Tuesday, April 30, 2013

Post Civil Rights Reflections

Occasionally I'll meet a person who went to Catholic school or otherwise had strictly religious parents and who now feels permanently harmed by the whole experience. They talk about being fearful of the nuns commands or of attending all manner of religious services and performing associated rituals, giving the impression that they've never been the same. And they now reject the whole experience and call it a scar on their past. A similar set of cultural baggage is associated with Jewish motherhood; certain people (mostly Jewish women) complain of the guilt or other emotional trauma associated with having a Jewish mother.



Both experiences have been exaggerated enough to become in some instances the stuff of stand-up comedy these days. The whole Catholic school-as-torture makes for good copy, probably because so many Americans feel that they share the experience. George Carlin turned his experiences into very entertaining banter. And the Jewish-mother-guilt-trip schtick has gotten plenty of mileage from those in show business.

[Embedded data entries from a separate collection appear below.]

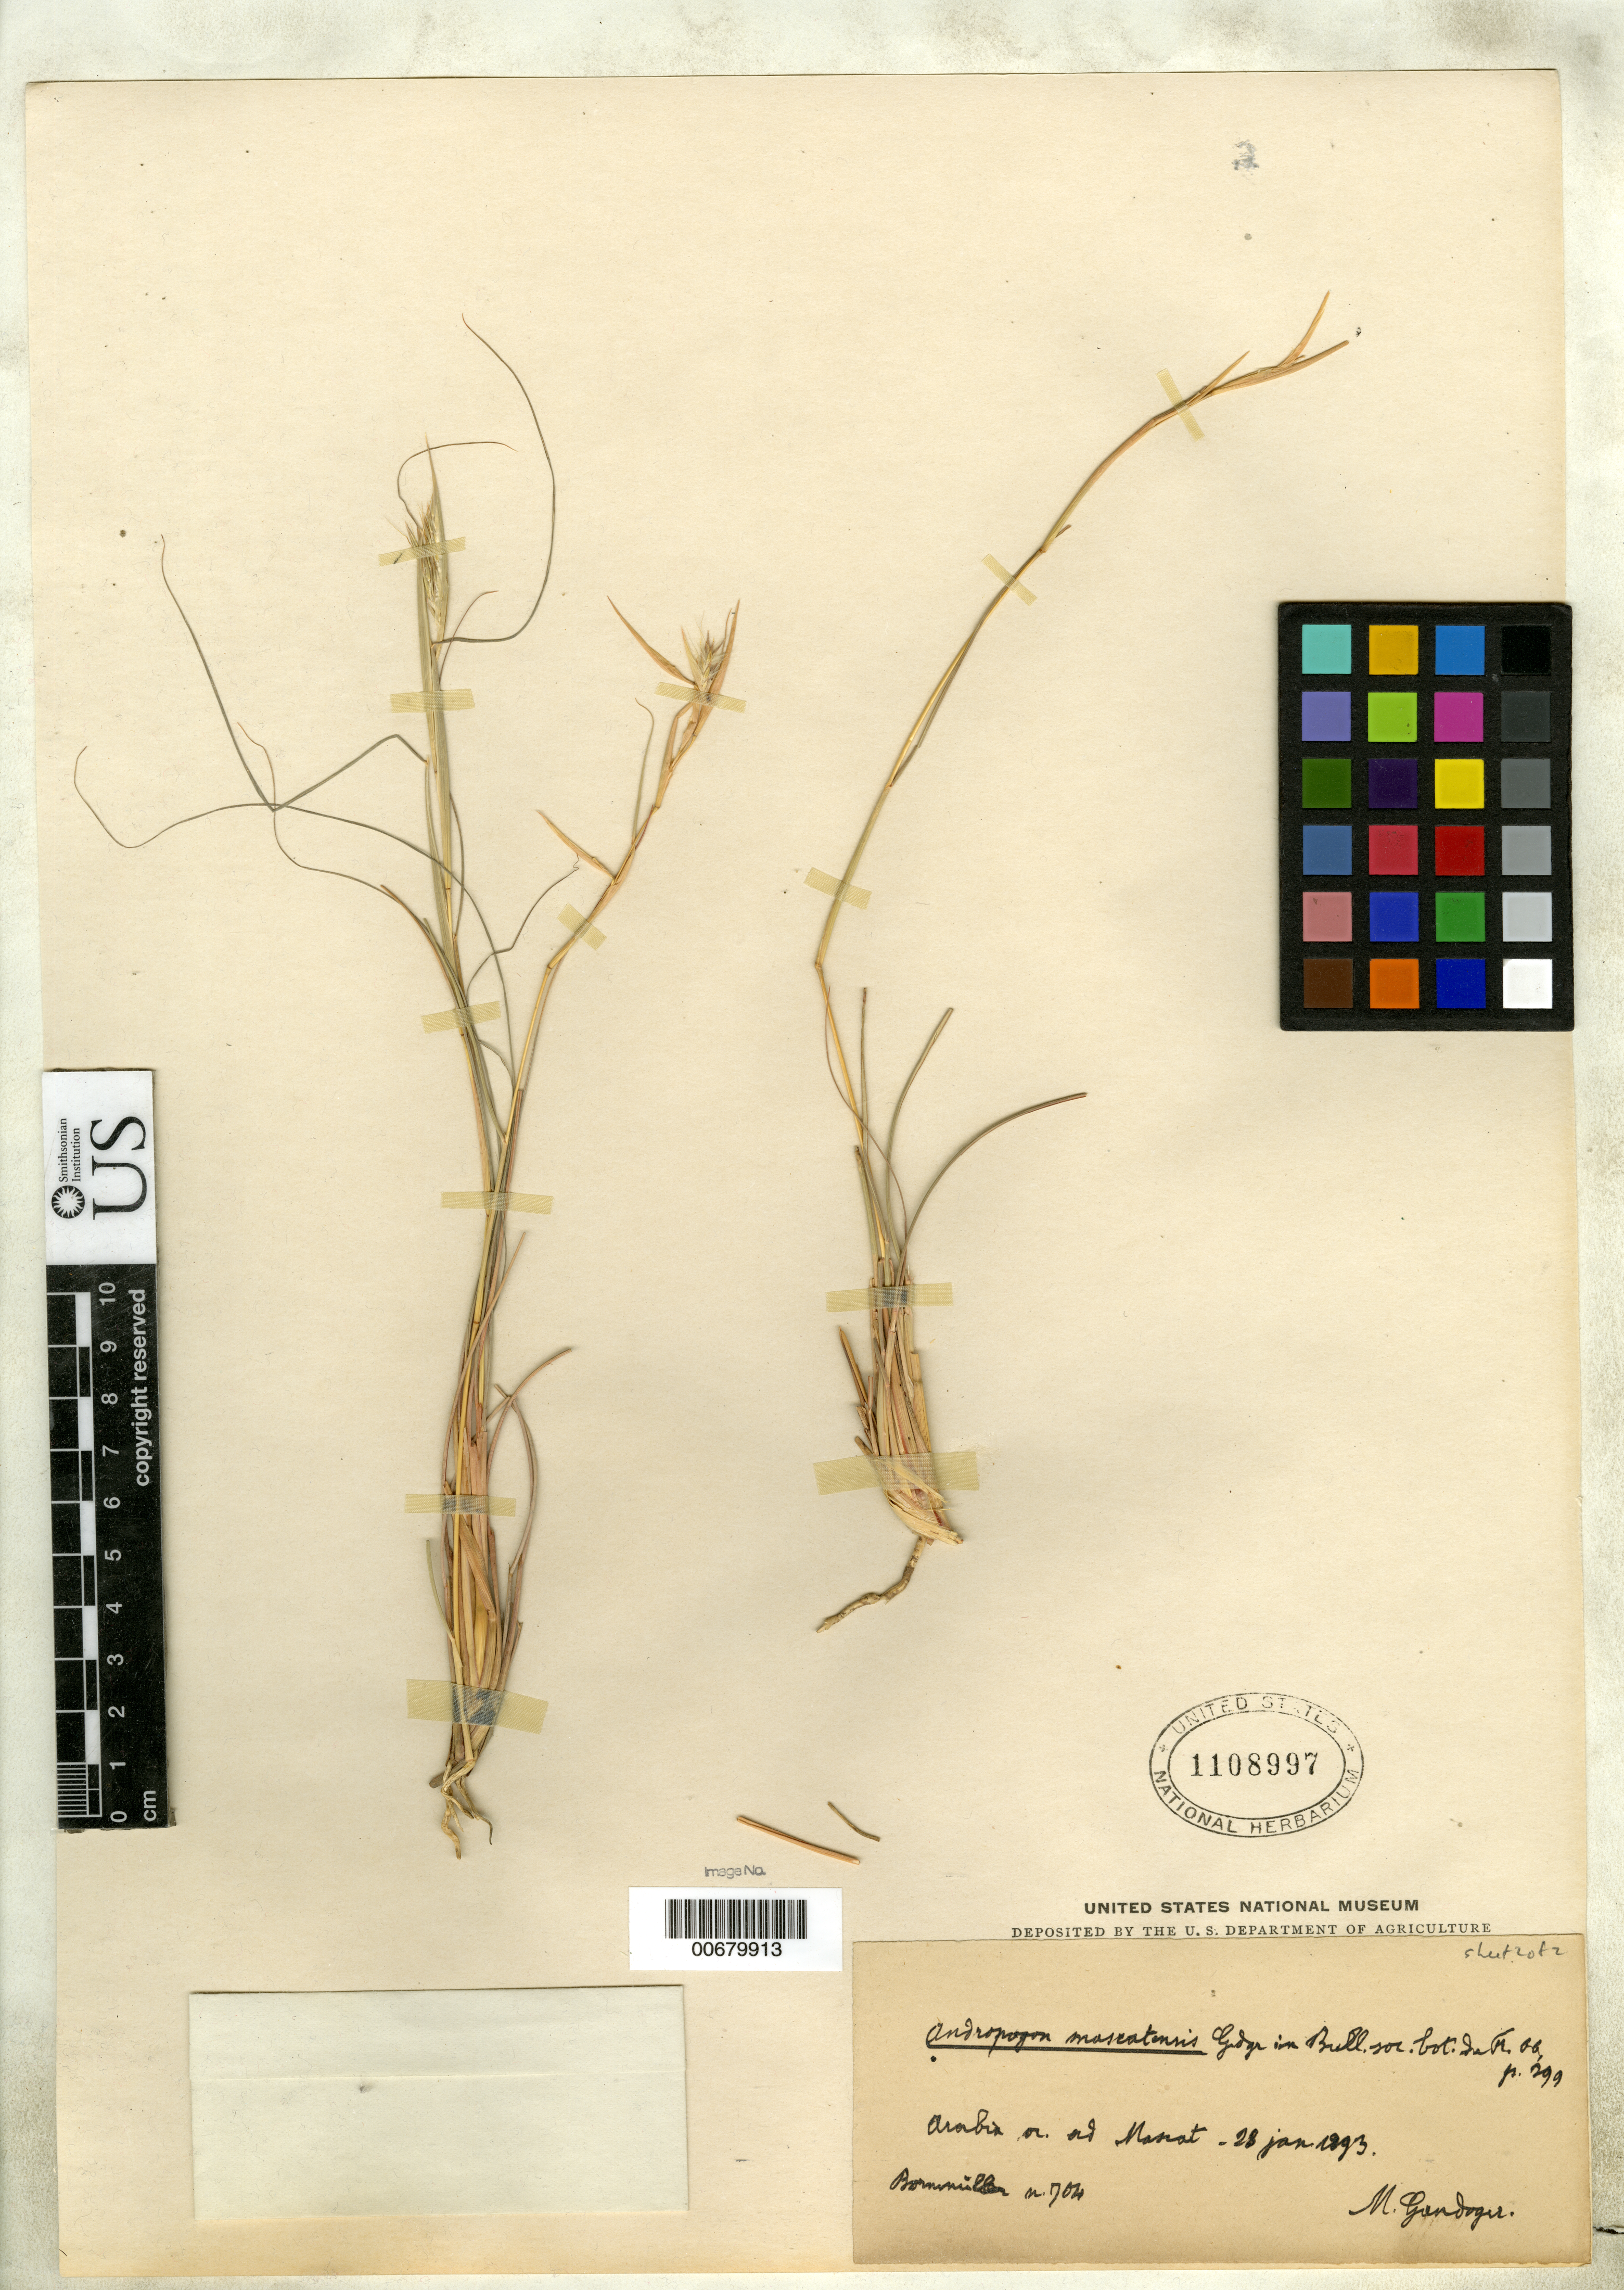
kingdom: Plantae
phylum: Tracheophyta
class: Liliopsida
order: Poales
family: Poaceae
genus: Andropogon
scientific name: Andropogon mascatensis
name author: Gand.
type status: Isotype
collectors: J. Bornmüller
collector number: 704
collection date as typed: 28 Jan 1893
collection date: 1893-01-28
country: Oman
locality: In saxosis ad Maskat.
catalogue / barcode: US 1108997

I didn't face either of these circumstances as a young boy. I went to public school in a liberal suburban district of Washington, D.C. I attended Episcopal church but stopped after I was about 8 or 10 years old. However if I could say that I have any experience even closely comparable to the Catholic school survivors, it would be the  teachings of a secular nature but equally as dogmatic, it turns out. As a child in Montgomery County (Maryland) Public Schools, we were taught early about civil rights and taught to revere equality at all costs. Montgomery county was (and perhaps still is) one of the most liberal jurisdictions in the nation and we were told again and again of the parallels between the civil rights movement of the 1960s and the founding of our great nation.

In the immediate aftermath of the Vietnam War and the assassinations of Dr. King and Robert Kennedy, U.S. popular culture embraced a "Do Your Own Thing," ethos. In fact this slogan appeared on bumper stickers and t-shirts in the late '60s and early '70s. Conformity was out and individualism was in.

Around this same time the seeds of the diversity movement were planted. We began to see t-shirts saying, "Kiss me, I'm Polish" or "Proud to be Irish," when in the first half of the 20th century those traits may have been treated as a handicap.

[Incidentally this movement never really died, rather it morphed into the multi-cultural and "celebration of diversity" that became popular in the 1990s and beyond. This recognition and welcoming of diversity is undoubtedly the best thing for our culture and civilization in the long run but in the short term, it is tearing us apart. Many see the "culture wars" of the 1990s as simply the logical outgrowth of the civil rights movement and subsequent liberalizations. But that's another story.]

Television and movies of the 1960s and 70s denigrated what we would call type-A personalities, preferring to heap praise on the flexible, easy-going types. The message was that the latter would enjoy their lives more and especial emphasis put on the sexual opportunities of type-Bs. If you want to get laid, you're going to have to leave the shirt and tie at home, was what we were taught as youngsters.

This over emphasis on acceptance of an ever-wider circle of behavior is my equivalent of Catholic school or Jewish mothers. I am so molded by this experience that I have a hard time making any judgments at all about a person based on physical appearance. A man can approach me on the street with all the characteristics of a criminal and I will accept and engage with him, having been taught that appearance is not to be used in any judgement of character.

As an example, I have a difficult time understanding the rejection that some men or women display toward a potential mate but who is of a different economic status. We were all taught as youngsters that love conquers all and that different backgrounds can be overcome. The Civil Rights era emphasized that. But the truth is that matches like these fail very frequently despite utopian ideals.

I suppose I should just get over the free-love, do-your-own-thing message that characterized the period in which I grew up and just call it a freak cultural accident. Of course this period freed a lot of people from a degree of racism, homophobia and sexism (although not entirely) and we should all be thankful for that.

But should I really ignore a person's physical appearance, grooming and speech when deciding whether to allow him or her into my house or trust them with the care of my children?